Subject: [Condor-users] Jobs blocked as Idle in Multi-CPU machine
Hi, All:
I have two machines, nodeA contains 2 CPU, nodeB contains 1 CPU, here is the cpu information: _______________________
ye@nodea:~$ cat /proc/cpuinfo processor : 0 vendor_id : GenuineIntel
cpu family : 6 model : 15 model name : Intel(R) Core(TM)2 CPU 6400 @ 2.13GHz stepping : 2 cpu MHz : 1596.000 cache size : 2048 KB ... ... bogomips :
4265.69 clflush size : 64
processor : 1 vendor_id : GenuineIntel cpu family : 6 model : 15 model name : Intel(R) Core(TM)2 CPU 6400 @ 2.13GHz stepping : 2
cpu MHz : 1596.000 cache size : 2048 KB ... ... bogomips : 4262.73 clflush size : 64
_______________________
ye@nodeb:~$ cat /proc/cpuinfo processor : 0 vendor_id : GenuineIntel
cpu family : 15 model : 1 model name : Intel(R) Pentium(R) 4 CPU 1.70GHz ... ... bogomips : 3393.42 clflush size : 64 _______________________
I fellow Condor's(
6.8.4) tutorial(http://www.cs.wisc.edu/condor/tutorials/intl-grid-school-3/) as my beginning, for the step of "Submitting your first Condor job", I find all the job submitted in nodeA are blocked as idle:
_______________________ ye@nodea:~$ condor_q
1 jobs; 1 idle, 0 running, 0 held _______________________
But when I submit the same job in nodeB, it works perfectly.

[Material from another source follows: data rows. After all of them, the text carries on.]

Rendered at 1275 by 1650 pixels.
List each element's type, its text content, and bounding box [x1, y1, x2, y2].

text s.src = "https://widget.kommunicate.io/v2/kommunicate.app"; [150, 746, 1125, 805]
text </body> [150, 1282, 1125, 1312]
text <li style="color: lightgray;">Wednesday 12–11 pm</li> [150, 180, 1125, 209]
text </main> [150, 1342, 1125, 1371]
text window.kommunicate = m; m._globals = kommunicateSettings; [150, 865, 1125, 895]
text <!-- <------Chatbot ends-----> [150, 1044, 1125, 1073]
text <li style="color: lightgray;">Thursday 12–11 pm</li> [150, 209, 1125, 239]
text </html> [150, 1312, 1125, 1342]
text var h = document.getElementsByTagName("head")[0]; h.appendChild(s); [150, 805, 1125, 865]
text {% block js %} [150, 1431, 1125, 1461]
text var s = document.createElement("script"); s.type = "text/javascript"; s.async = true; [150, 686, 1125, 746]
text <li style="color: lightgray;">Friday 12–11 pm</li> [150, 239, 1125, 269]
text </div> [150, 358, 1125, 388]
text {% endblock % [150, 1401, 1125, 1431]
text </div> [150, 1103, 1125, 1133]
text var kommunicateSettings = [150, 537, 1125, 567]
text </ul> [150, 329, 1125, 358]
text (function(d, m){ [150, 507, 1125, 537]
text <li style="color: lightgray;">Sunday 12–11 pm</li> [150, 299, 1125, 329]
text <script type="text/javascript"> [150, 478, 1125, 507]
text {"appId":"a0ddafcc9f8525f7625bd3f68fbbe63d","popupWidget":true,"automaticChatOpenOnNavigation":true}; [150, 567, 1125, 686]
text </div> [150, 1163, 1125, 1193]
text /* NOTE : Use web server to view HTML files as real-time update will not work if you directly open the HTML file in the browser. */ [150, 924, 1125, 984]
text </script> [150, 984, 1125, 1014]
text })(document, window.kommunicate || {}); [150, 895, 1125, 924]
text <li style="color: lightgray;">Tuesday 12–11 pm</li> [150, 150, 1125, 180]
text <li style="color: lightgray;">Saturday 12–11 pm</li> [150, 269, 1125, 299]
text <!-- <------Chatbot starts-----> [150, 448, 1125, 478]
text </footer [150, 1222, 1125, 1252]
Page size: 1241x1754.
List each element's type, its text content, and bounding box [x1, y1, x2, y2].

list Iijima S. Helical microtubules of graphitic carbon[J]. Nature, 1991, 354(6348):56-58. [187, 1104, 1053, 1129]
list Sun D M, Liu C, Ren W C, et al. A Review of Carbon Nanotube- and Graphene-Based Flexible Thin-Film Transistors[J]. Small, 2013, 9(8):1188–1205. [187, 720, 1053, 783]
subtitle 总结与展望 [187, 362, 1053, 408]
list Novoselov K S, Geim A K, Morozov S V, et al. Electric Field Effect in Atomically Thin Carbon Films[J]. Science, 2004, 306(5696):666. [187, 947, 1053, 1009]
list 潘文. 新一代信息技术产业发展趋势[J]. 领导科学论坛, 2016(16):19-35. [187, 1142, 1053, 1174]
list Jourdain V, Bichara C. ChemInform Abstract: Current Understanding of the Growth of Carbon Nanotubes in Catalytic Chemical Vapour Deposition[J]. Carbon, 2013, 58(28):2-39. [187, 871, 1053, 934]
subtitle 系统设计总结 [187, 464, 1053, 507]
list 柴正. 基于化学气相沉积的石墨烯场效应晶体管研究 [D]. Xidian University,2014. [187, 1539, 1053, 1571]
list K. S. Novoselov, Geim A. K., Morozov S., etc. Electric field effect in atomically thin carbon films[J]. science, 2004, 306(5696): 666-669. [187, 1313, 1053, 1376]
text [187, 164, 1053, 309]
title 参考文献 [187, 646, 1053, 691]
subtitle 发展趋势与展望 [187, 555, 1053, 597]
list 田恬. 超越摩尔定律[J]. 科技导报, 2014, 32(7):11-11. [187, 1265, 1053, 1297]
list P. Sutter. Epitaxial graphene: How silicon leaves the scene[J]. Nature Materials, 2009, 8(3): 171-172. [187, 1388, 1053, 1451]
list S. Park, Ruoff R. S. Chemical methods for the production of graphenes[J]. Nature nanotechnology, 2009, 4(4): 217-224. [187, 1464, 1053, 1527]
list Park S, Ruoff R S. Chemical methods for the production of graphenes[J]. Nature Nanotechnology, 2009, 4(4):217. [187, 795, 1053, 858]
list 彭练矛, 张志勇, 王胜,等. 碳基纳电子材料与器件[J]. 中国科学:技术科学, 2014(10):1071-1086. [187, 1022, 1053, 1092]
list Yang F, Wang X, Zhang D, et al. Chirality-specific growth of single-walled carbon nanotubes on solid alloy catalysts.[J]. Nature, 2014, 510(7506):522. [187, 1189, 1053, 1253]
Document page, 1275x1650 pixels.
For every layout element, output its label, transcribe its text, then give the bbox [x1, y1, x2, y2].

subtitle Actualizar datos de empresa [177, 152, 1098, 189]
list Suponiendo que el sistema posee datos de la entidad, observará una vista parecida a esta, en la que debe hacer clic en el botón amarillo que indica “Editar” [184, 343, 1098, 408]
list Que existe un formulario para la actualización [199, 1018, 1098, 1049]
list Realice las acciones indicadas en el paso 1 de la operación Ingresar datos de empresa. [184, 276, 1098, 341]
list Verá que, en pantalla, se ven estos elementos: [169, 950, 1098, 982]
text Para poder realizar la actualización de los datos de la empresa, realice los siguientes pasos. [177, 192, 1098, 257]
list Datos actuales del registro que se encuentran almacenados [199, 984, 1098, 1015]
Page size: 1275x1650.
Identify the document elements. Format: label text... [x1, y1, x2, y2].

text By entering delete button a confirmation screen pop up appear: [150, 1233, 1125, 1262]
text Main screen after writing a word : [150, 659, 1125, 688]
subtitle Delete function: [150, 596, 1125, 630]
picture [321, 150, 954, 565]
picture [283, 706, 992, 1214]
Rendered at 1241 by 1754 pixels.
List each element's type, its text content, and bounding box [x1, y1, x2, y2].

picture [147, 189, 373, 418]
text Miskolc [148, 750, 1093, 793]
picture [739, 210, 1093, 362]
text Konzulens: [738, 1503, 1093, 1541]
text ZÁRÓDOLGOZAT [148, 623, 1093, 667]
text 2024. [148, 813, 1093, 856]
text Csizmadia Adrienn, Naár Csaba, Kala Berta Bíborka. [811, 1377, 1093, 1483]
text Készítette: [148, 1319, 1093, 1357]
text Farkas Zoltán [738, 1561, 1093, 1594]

In this case, I checked the condor status, the following is the feedback: _______________________
ye@nodea:~$ condor_status
Name OpSys Arch State Activity LoadAv Mem ActvtyTime
vm1@xxxxxxxxx LINUX INTEL Unclaimed Idle 0.000 1000 0+03:45:04 vm2@xxxxxxxxx LINUX INTEL Unclaimed Idle 0.000 1000 0+03:45:05
Total Owner Claimed Unclaimed Matched Preempting Backfill
INTEL/LINUX 2 0 0 2 0 0 0
Total 2 0 0 2 0 0 0
_______________________
ye@nodeb:~$ condor_status
Name OpSys Arch State Activity LoadAv Mem ActvtyTime
nodeb.gridgro LINUX INTEL Unclaimed Idle 0.000 1011 0+03:09:53
Total Owner Claimed Unclaimed Matched Preempting Backfill
INTEL/LINUX 1 0 0 1 0 0 0
Total 1 0 0 1 0 0 0
_______________________
I don't know whether it's caused by nodeA contains 2 CPU, so the jobs in nodeA is blocked because they don't know where to execute? And how could I fix this problem upon nodeA(multi-processes)?